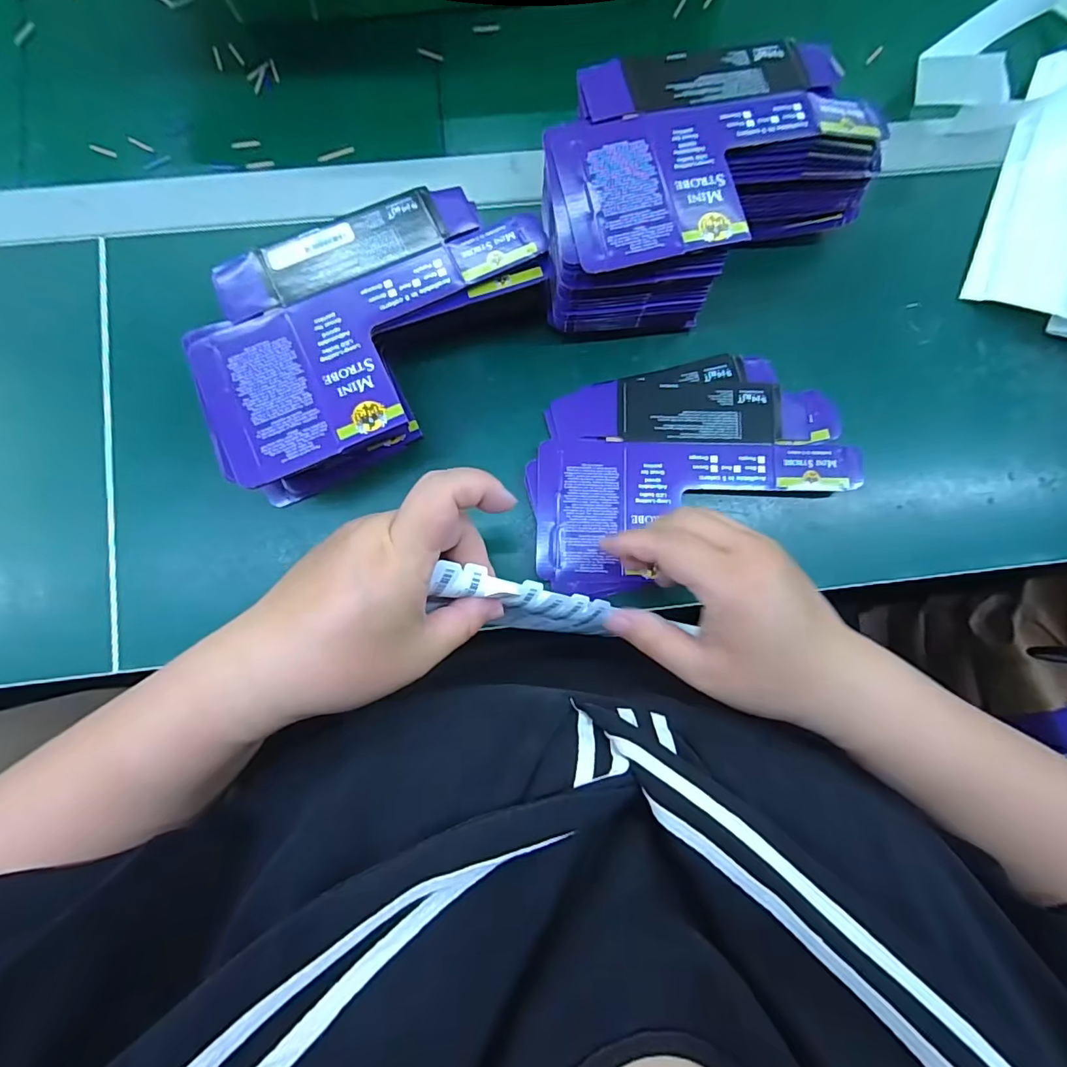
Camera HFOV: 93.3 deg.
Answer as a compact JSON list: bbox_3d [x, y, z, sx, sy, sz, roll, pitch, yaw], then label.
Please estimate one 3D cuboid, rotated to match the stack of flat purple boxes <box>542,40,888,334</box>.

--

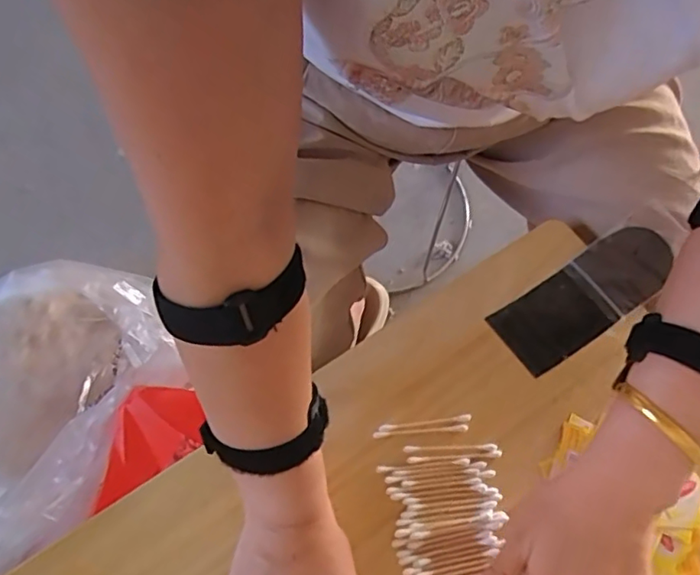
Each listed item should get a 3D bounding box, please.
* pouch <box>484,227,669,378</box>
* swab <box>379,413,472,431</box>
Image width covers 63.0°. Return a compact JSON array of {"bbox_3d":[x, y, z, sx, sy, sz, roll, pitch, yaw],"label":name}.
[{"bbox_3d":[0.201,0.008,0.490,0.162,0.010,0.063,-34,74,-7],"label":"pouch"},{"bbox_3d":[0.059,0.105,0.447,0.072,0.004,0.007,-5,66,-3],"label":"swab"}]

==

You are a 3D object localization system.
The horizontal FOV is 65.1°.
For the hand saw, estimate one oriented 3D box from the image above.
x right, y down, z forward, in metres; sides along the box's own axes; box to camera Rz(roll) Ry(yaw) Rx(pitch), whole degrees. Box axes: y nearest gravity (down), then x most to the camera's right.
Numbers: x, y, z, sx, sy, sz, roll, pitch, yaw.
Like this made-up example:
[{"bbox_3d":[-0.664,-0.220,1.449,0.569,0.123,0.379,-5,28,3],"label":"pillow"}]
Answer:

Prompt →
The result should be every line that contains "Answer", copied from the entries.

The completed task →
Answer as a compact JSON list: bbox_3d [x, y, z, sx, sy, sz, roll, pitch, yaw], then label.
Answer:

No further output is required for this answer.